# [To do]
Leave out the pictures and repeat the entries below verbatim.

# [Given records]
- Opening Delimiter -

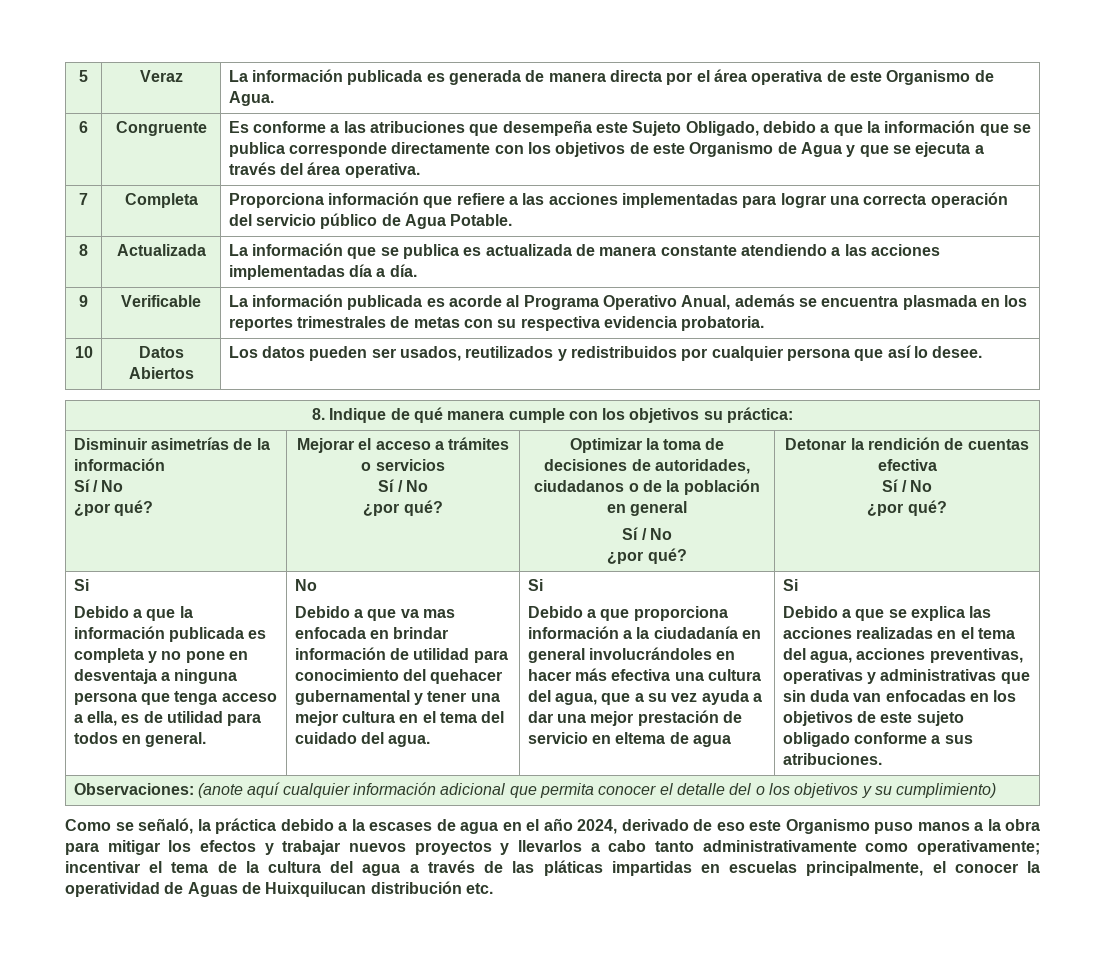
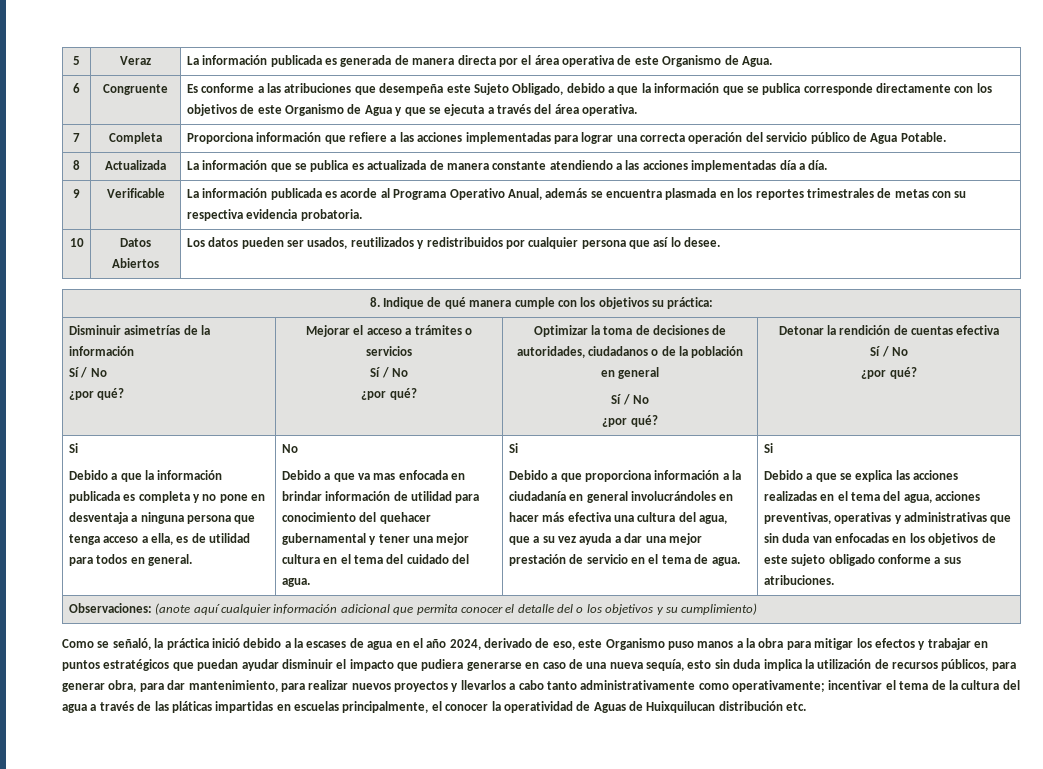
[615,732,732,747] eltema de agua -> [648,554,740,566] el tema de agua.
(276, 826) none -> [211,638,240,648] inició
[716,822,745,831] eso -> [552,641,575,650] eso,
(341, 847) none -> [974,641,988,648] [62,659,1016,671] [62,680,349,692] en puntos estratégicos que puedan ayudar disminuir el impacto que pudiera generarse en caso de una nueva sequía, esto sin duda implica la utilización de recursos públicos, para generar obra, para dar mantenimiento, para realizar

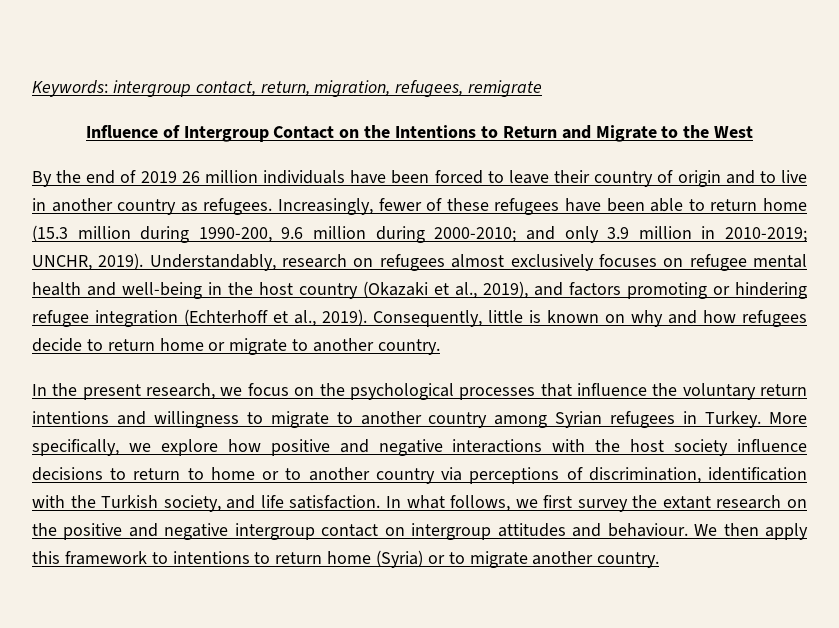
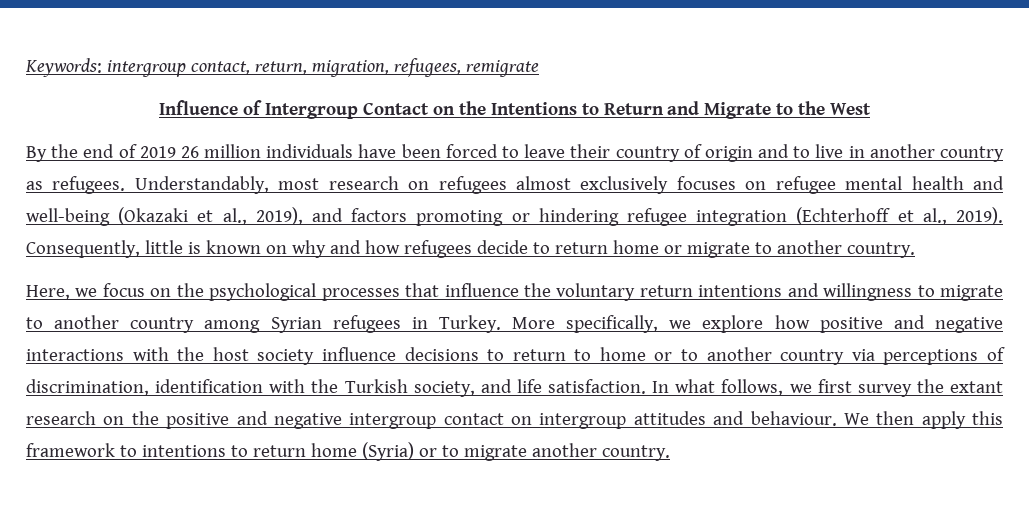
[278,198,808,215] [32,225,808,243] [32,253,276,271] Increasingly, fewer of these refugees have been able to return home (15.3 million during 1990-200, 9.6 million during 2000-2010; and only 3.9 million in 2010-2019; UNCHR, 2019). Understandably, -> [134,176,320,194] Understandably, most
[208,282,358,299] in the host country -> (110, 217) none
[32,383,216,400] In the present research, -> [26,285,70,300] Here,

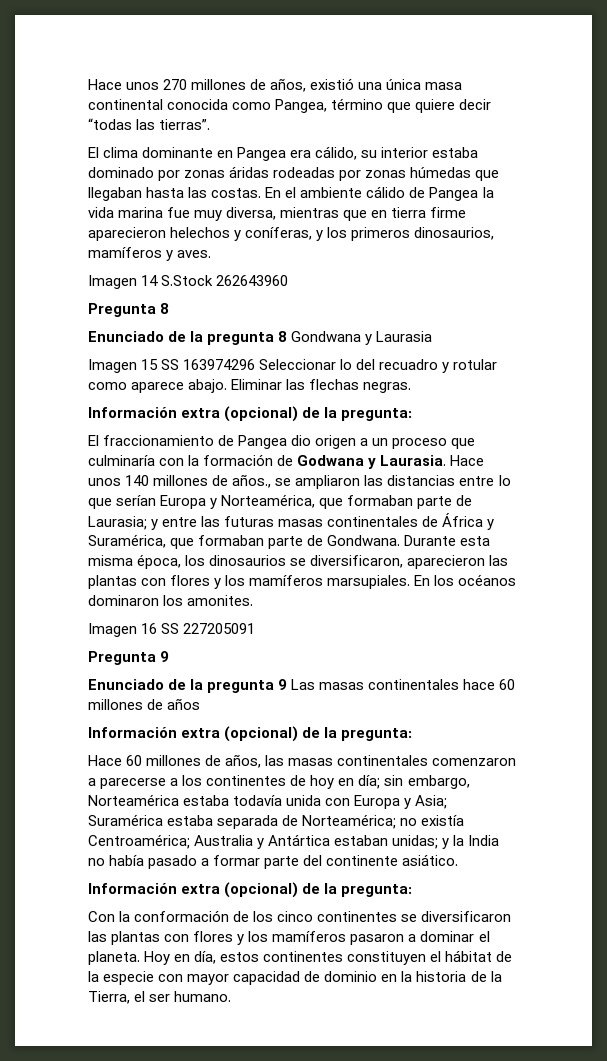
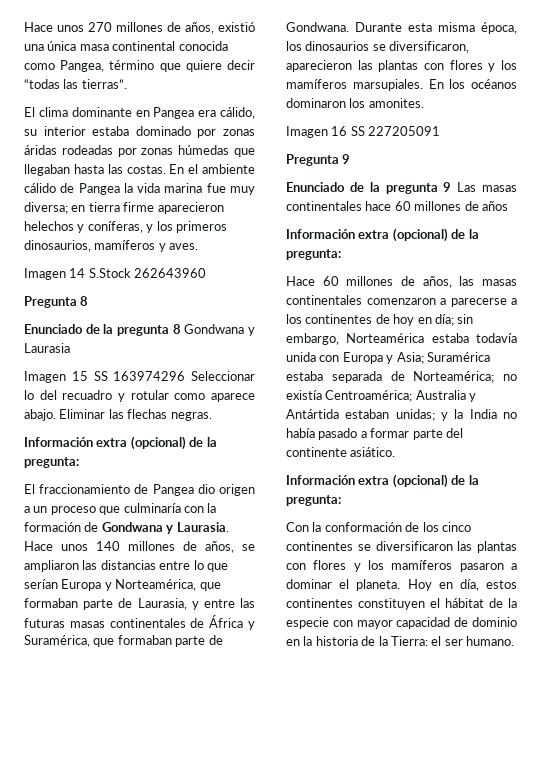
[226,207,368,221] diversa, mientras que -> [24,202,68,214] diversa;
[297,455,365,466] Godwana -> [101,522,163,532] Gondwana
[232,474,272,488] años., -> [205,541,234,553] años,
[88,516,147,530] Laurasia; -> [137,598,187,610] Laurasia,
[268,834,331,846] Antártica -> [286,409,339,419] Antártida
[88,991,130,1004] Tierra, -> [390,636,428,646] Tierra:

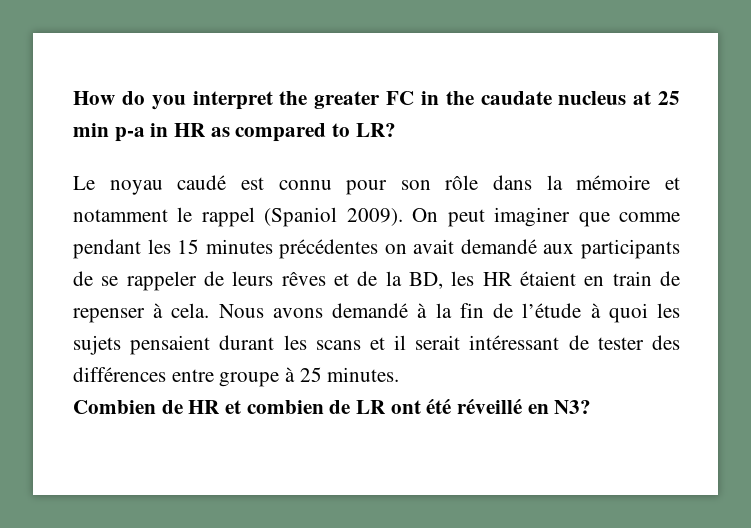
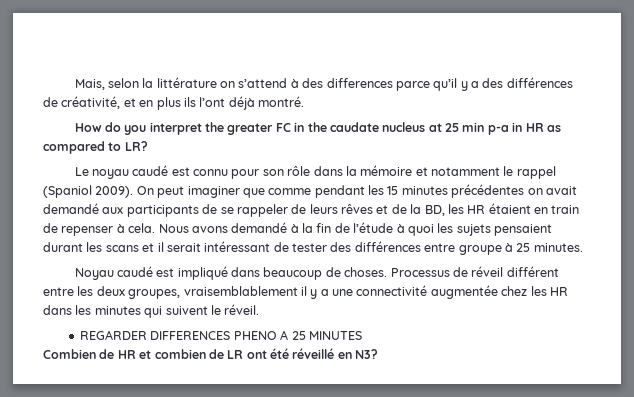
(73, 98) none -> [74,77,573,91] [43,96,304,110] Mais, selon la littérature on s’attend à des differences parce qu’il y a des différences de créativité, et en plus ils l’ont déjà montré. //
(400, 374) none -> [74,266,559,280] [43,285,568,299] [43,304,260,318] [80,330,362,340] // Noyau caudé est impliqué dans beaucoup de choses. Processus de réveil différent entre les deux groupes, vraisemblablement il y a une connectivité augmentée chez les HR dans les minutes qui suivent le réveil. // REGARDER DIFFERENCES PHENO A 25 MINUTES

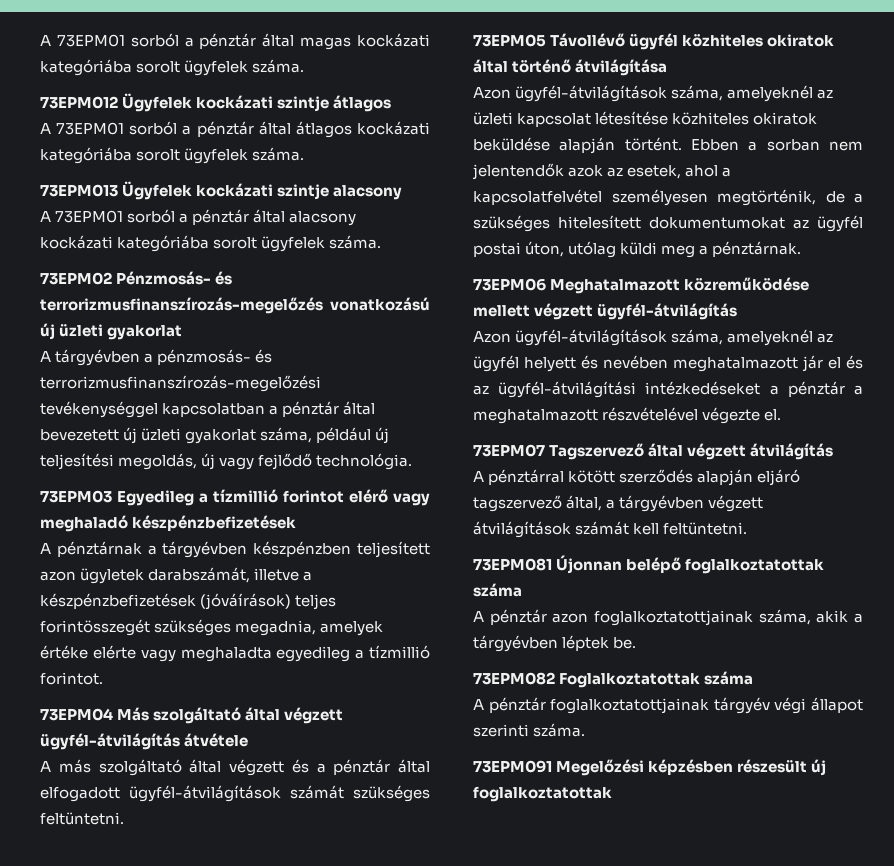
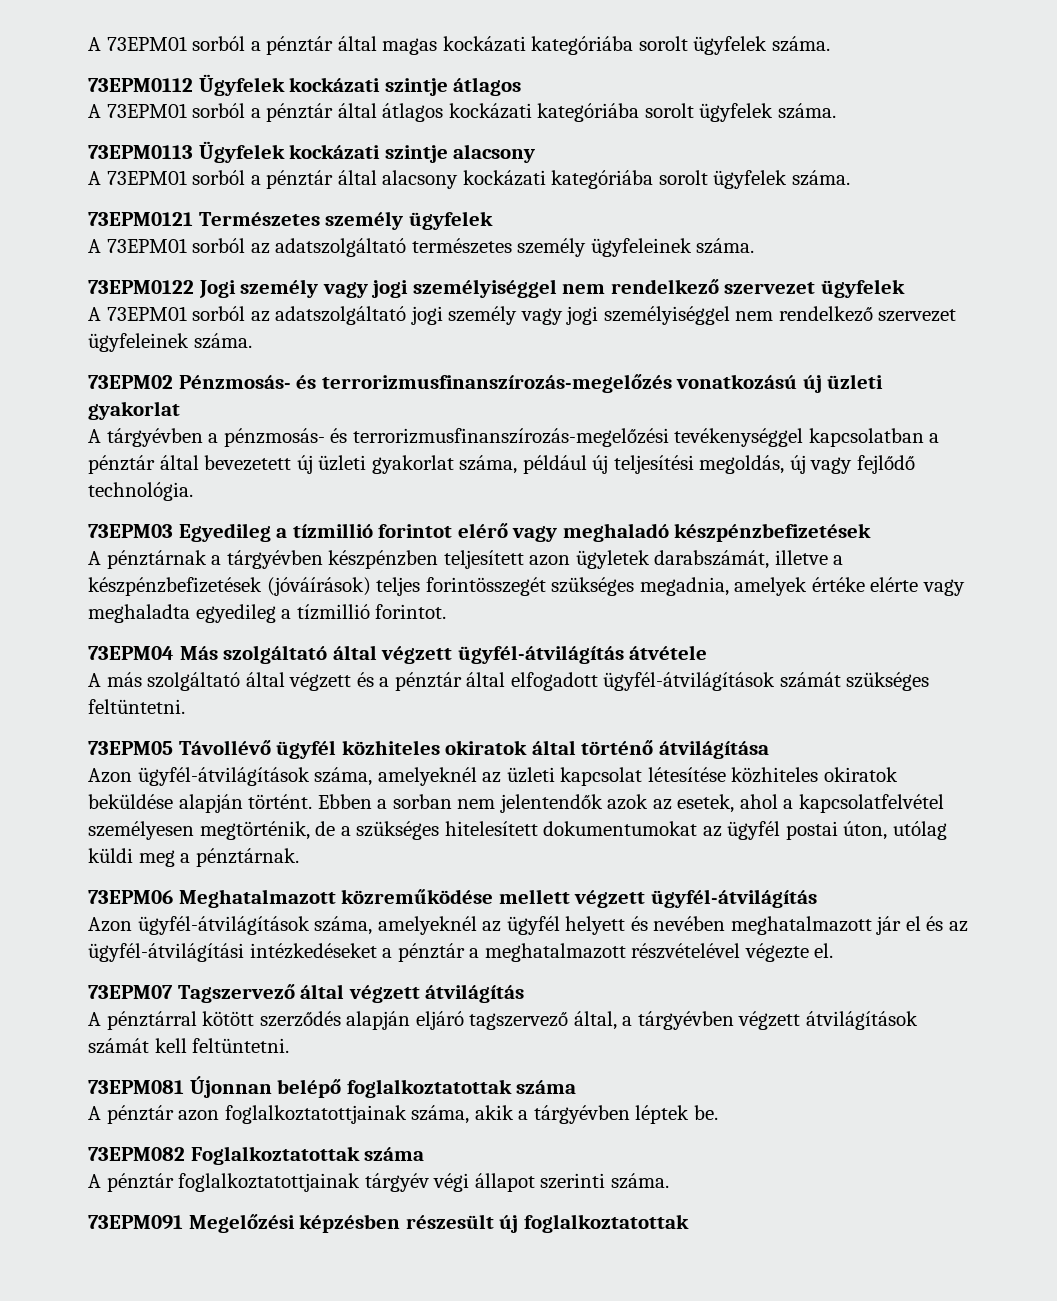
[40,96,118,109] 73EPM012 -> [88,78,193,92] 73EPM0112
[40,184,118,197] 73EPM013 -> [88,145,193,159] 73EPM0113
(382, 242) none -> [88,211,493,230] [88,238,755,257] [88,279,905,298] [88,306,957,325] [88,333,252,352] // 73EPM0121 Természetes személy ügyfelek // A 73EPM01 sorból az adatszolgáltató természetes személy ügyfeleinek száma. // 73EPM0122 Jogi személy vagy jogi személyiséggel nem rendelkező szervezet ügyfelek // A 73EPM01 sorból az adatszolgáltató jogi személy vagy jogi személyiséggel nem rendelkező szervezet ügyfeleinek száma.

- Closing Delimiter -

# [Final answer]
[615,732,732,747] eltema de agua -> [648,554,740,566] el tema de agua.
(276, 826) none -> [211,638,240,648] inició
[716,822,745,831] eso -> [552,641,575,650] eso,
(341, 847) none -> [974,641,988,648] [62,659,1016,671] [62,680,349,692] en puntos estratégicos que puedan ayudar disminuir el impacto que pudiera generarse en caso de una nueva sequía, esto sin duda implica la utilización de recursos públicos, para generar obra, para dar mantenimiento, para realizar

[278,198,808,215] [32,225,808,243] [32,253,276,271] Increasingly, fewer of these refugees have been able to return home (15.3 million during 1990-200, 9.6 million during 2000-2010; and only 3.9 million in 2010-2019; UNCHR, 2019). Understandably, -> [134,176,320,194] Understandably, most
[208,282,358,299] in the host country -> (110, 217) none
[32,383,216,400] In the present research, -> [26,285,70,300] Here,

[226,207,368,221] diversa, mientras que -> [24,202,68,214] diversa;
[297,455,365,466] Godwana -> [101,522,163,532] Gondwana
[232,474,272,488] años., -> [205,541,234,553] años,
[88,516,147,530] Laurasia; -> [137,598,187,610] Laurasia,
[268,834,331,846] Antártica -> [286,409,339,419] Antártida
[88,991,130,1004] Tierra, -> [390,636,428,646] Tierra:

(73, 98) none -> [74,77,573,91] [43,96,304,110] Mais, selon la littérature on s’attend à des differences parce qu’il y a des différences de créativité, et en plus ils l’ont déjà montré. //
(400, 374) none -> [74,266,559,280] [43,285,568,299] [43,304,260,318] [80,330,362,340] // Noyau caudé est impliqué dans beaucoup de choses. Processus de réveil différent entre les deux groupes, vraisemblablement il y a une connectivité augmentée chez les HR dans les minutes qui suivent le réveil. // REGARDER DIFFERENCES PHENO A 25 MINUTES

[40,96,118,109] 73EPM012 -> [88,78,193,92] 73EPM0112
[40,184,118,197] 73EPM013 -> [88,145,193,159] 73EPM0113
(382, 242) none -> [88,211,493,230] [88,238,755,257] [88,279,905,298] [88,306,957,325] [88,333,252,352] // 73EPM0121 Természetes személy ügyfelek // A 73EPM01 sorból az adatszolgáltató természetes személy ügyfeleinek száma. // 73EPM0122 Jogi személy vagy jogi személyiséggel nem rendelkező szervezet ügyfelek // A 73EPM01 sorból az adatszolgáltató jogi személy vagy jogi személyiséggel nem rendelkező szervezet ügyfeleinek száma.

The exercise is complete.